I'll share our approach, some challenges we faced and advice for your own applications so you can design your own declarative schema-driven UI architecture that fits your business needs. Don’t fret if you don’t use React or GraphQL because this pattern can be introduced into any framework you might be using.

What did people say?

Like I said, I thought this went even better than the one I gave at NDC (recording).

This last session was rated 4.3/5 out of 25 ratings. 💖 Some specific feedback I got:

"so much content!!!"
"useful approach"
"very handy guide to UI design with any technology"

🙏 I was very happy to read these! I even had to cut out content to fit within 50 minutes.

I also had a couple people come up afterwards who said they thought the content was great and "impressive." Great!

"wish would of talked more generic graphQL and react to"

I think this last comment was referring to maybe adding more introductory content around GraphQL/React. Totally fair but I think the case study and design methodology are the focal points and for an intermediate talk, I don't have enough time to introduce React much though I do spend at least 5-8 minutes on why GraphQL was a good fit for this architecture.

What did I change?

I made a few changes structurally to the presentation that I think made it even better this time around.

Wrote a script

What! Actually this is something I've had to admit about myself. It's better if I write out my thoughts first to get them in order and be more articulate. I have time to mull it over and edit. I did this on my last two courses and it made a real difference in quality.

Each of the slides now has full speaker notes and I practiced reading through it several times to get the flow and points straight that I wanted to make.

Cut out the bio

I got rid of the "about me" section and replaced with a single slide at the end with resources. I basically launch into the talk and then at the end when people have heard what I have to say, they can look me up. This was some advice I came across online from somewhere (maybe this or even this meta talk) that I implemented.

Start with the point

My teacher in high school gave me this advice about speaking:

"Tell them what you want to tell them, tell them, then tell them what you told them."

I didn't know it until later but this advice actually originated from Aristotle. I am reading some books on rhetoric currently so that was neat to learn.

Even though I knew this intellectually it hit home more after we had an internal guest speaker at work, Frances Frei, talk about rebuilding trust.

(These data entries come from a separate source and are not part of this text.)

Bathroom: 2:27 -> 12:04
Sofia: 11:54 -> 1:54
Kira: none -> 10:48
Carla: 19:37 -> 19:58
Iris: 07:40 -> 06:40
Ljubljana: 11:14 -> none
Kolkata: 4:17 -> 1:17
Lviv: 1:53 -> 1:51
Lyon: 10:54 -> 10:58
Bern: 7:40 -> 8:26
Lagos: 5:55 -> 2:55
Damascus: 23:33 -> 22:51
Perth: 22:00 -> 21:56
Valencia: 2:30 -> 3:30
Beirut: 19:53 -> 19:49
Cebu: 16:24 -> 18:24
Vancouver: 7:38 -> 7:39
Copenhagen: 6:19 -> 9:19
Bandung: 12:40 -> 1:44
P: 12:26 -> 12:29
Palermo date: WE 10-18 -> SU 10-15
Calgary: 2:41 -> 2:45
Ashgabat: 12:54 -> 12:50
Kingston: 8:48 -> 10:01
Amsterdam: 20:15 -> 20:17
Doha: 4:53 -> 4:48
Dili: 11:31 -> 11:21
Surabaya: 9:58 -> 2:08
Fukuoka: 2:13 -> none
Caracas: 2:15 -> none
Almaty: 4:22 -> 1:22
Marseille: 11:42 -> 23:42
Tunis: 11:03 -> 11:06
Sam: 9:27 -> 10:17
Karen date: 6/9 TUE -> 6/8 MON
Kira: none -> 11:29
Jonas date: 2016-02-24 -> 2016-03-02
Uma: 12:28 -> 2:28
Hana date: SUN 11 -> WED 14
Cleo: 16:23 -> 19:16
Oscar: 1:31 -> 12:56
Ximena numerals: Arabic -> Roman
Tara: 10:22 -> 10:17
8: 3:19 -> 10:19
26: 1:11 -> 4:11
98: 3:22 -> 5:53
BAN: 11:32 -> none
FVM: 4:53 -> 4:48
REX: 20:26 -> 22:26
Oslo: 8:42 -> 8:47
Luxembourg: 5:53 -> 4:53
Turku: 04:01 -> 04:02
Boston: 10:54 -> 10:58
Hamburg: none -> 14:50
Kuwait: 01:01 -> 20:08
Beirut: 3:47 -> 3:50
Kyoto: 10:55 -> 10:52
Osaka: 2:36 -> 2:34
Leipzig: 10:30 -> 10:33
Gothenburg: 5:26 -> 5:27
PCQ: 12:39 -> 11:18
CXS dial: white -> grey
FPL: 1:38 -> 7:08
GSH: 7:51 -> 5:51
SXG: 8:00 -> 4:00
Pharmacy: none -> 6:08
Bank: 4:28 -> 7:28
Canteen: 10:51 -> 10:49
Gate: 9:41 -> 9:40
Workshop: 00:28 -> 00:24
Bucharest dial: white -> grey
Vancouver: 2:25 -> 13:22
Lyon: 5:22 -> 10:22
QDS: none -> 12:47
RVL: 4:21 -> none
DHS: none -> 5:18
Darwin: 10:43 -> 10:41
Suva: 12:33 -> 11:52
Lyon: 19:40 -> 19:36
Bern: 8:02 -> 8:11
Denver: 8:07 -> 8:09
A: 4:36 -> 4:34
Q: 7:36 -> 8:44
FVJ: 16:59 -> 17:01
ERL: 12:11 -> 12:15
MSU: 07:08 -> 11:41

It was a lengthier version of her TED talk which I highly recommend.

She says if you're having a hard time getting your point across, it may be because you take a long, winding road to get to your point. Instead, just start with your point and people will be more engaged.

So that's what I did, my second slide is the whole point of the presentation. Then I follow Aristotle's advice and summarize at the end.

Divide into 3 parts

Everything is better in threes. I divided the talk into 3 main sections and I think that really helped keep the flow and structure solid in people's minds.

What would I change?

Plenty. Each time I give a talk it surfaces more things I'd change.

  • I'd like to do more with the Adobe XD design I made: animations, callouts, etc.
  • I think I'll redo the GraphQL section next time.
  • I want to add a "post-mortem" section again, I took it out due to time but I might be able to save on time other places.
  • I would love to show a minimal demo/sample using one of the libraries I mention.

I might have a chance to do these things, I've submitted the talk to several more conferences for 2020. Wish me luck!